On the Internet, “information wants to be free.” This memorable phrase shaped the online business model, but it is now driving the media companies on whom the digital industry feeds out of business. Today, newspaper stocks have fallen to all-time lows as papers are pressured to give away content, music sales have fallen by more than half since file sharing became common, TV ratings are plummeting as viewership migrates online, and publishers face off against Amazon over the price of digital books.
In Free Ride, Robert Levine narrates an epic tale of value destruction that moves from the corridors of Congress, where the law was passed that legalized YouTube, to the dorm room of Shawn Fanning, the founder of Napster; from the bargain-pricing dramas involving iTunes and Kindle to Google’s fateful decision to digitize first and ask questions later. Levine charts how the media industry lost control of its destiny and suggests innovative ways it can resist the pull of zero.
Fearless in its reporting and analysis, Free Ride is the business history of the decade and a much-needed call to action.
· · ·
» **What you will do**
Quote the description of Free Ride, starting at "In Free Ride, Robert" and ending at "call to action.". Work only from the description of Free Ride.
· · ·
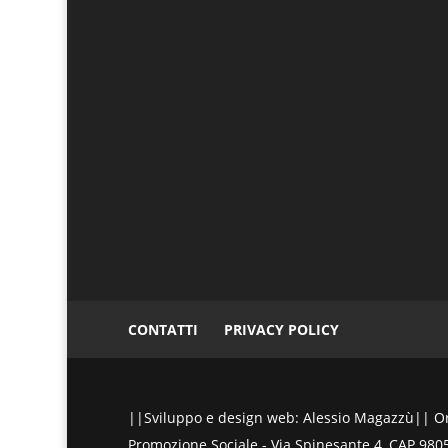
CONTATTI
PRIVACY POLICY
||Sviluppo e design web: Alessio Magazzù|| Ora
Promozione Sociale - Via Spinesante 4, CAP 98051 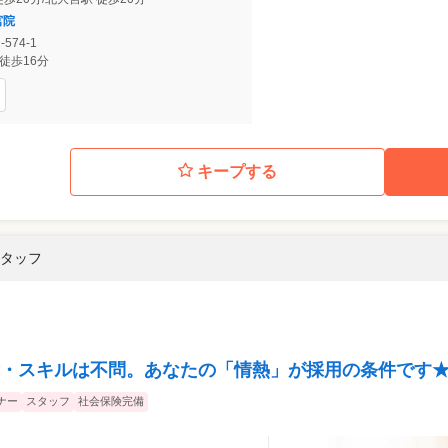
宮院
574-1
徒歩16分
キープする
スタッフ
・スキルは不問。あなたの「情熱」が採用の条件です
ナー
スタッフ
社会保険完備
· · ·
» **Solved problem**
In Free Ride, Robert Levine narrates an epic tale of value destruction that moves from the corridors of Congress, where the law was passed that legalized YouTube, to the dorm room of Shawn Fanning, the founder of Napster; from the bargain-pricing dramas involving iTunes and Kindle to Google’s fateful decision to digitize first and ask questions later. Levine charts how the media industry lost control of its destiny and suggests innovative ways it can resist the pull of zero.
Fearless in its reporting and analysis, Free Ride is the business history of the decade and a much-needed call to action.